Lastly, we match our sample-selection mannequin. We specify the nocommonesample possibility as a result of we use totally different units of observations throughout second situations:
. gmm (eq1: s*normalden({zb : z1 z2 z3 _cons})/regular({zb:})-
> (1-s)*normalden(-{zb:})/regular(-{zb:}))
> (eq2: (y*normalden({xb : i.d z1 z2 _cons})/regular({xb:})-
> (1-y)*normalden(-{xb:})/regular(-{xb:}))/(regular({zb:})))
> (eq3: (1-d)*(regular({xb:})-{mu0}) / regular({zb:}))
> (eq4: d*(regular({xb:})-{mu1}) / regular({zb:})),
> devices(eq1: z1 z2 z3)
> devices(eq2: i.d z1 z2)
> winitial(unadjusted, unbiased)
> onestep nocommonesample
Step 1
Iteration 0: GMM criterion Q(b) = .57729426
Iteration 1: GMM criterion Q(b) = .03006396
Iteration 2: GMM criterion Q(b) = .00014618
Iteration 3: GMM criterion Q(b) = 2.016e-08
Iteration 4: GMM criterion Q(b) = 1.477e-16
word: mannequin is strictly recognized
GMM estimation
Variety of parameters = 10
Variety of moments = 10
Preliminary weight matrix: Unadjusted Variety of obs = *
------------------------------------------------------------------------------
| Sturdy
| Coef. Std. Err. z P>|z| [95% Conf. Interval]

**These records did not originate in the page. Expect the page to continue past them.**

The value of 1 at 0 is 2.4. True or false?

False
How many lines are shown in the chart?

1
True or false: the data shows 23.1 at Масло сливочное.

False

-------------+----------------------------------------------------------------
zb |
z1 | -.706703 .0115024 -61.44 0.000 -.7292473 -.6841587
z2 | .9562022 .0347235 27.54 0.000 .8881454 1.024259
z3 | -.9735917 .0345574 -28.17 0.000 -1.041323 -.9058605
_cons | -.112247 .0257628 -4.36 0.000 -.1627412 -.0617528
-------------+----------------------------------------------------------------
xb |
1.d | -.9810332 .038836 -25.26 0.000 -1.05715 -.9049161
z1 | -.6651958 .0435223 -15.28 0.000 -.7504979 -.5798937
z2 | .9877247 .0986749 10.01 0.000 .7943255 1.181124
_cons | -.2775556 .0726005 -3.82 0.000 -.4198501 -.1352612
-------------+----------------------------------------------------------------
/mu0 | .5628197 .011652 48.30 0.000 .5399823 .5856572
/mu1 | .2694232 .007469 36.07 0.000 .2547843 .2840621
------------------------------------------------------------------------------
* Variety of observations for equation eq1: 20000
Variety of observations for equation eq2: 9234
Variety of observations for equation eq3: 9234
Variety of observations for equation eq4: 9234
------------------------------------------------------------------------------
Devices for equation eq1: z1 z2 z3 _cons
Devices for equation eq2: 0b.d 1.d z1 z2 _cons
Devices for equation eq3: _cons
Devices for equation eq4: _cons
We will see that our estimates of the marginal means are actually near the true values.
Conclusion
We demonstrated methods to use gmm to estimate population-averaged parameters with an IPW estimator. This solves a lacking knowledge drawback arising from an exogenous sample-selection course of.
Appendix
Right here is the code that we used for producing the dataset:
drop _all set seed 123 qui set obs 20000 generate double d = runiform() > .5 generate double z1 = rnormal() generate double z2 = runiform() generate double z3 = runiform() generate double u = rnormal() generate double e = rnormal() generate double zb = (-0.1 - 0.7*z1 + z2 - z3) generate double xb = (-0.3 - d - 0.7*z1 + z2) generate double s = (zb + u) > 0 generate double y = (xb + e) > 0 qui substitute y = . if s == 0 qui substitute d = . if s == 0 generate id = _n
Reference
Wooldridge, J. M. 2010. Econometric Evaluation of Cross Part and Panel Information. 2nd ed. Cambridge, MA: MIT Press.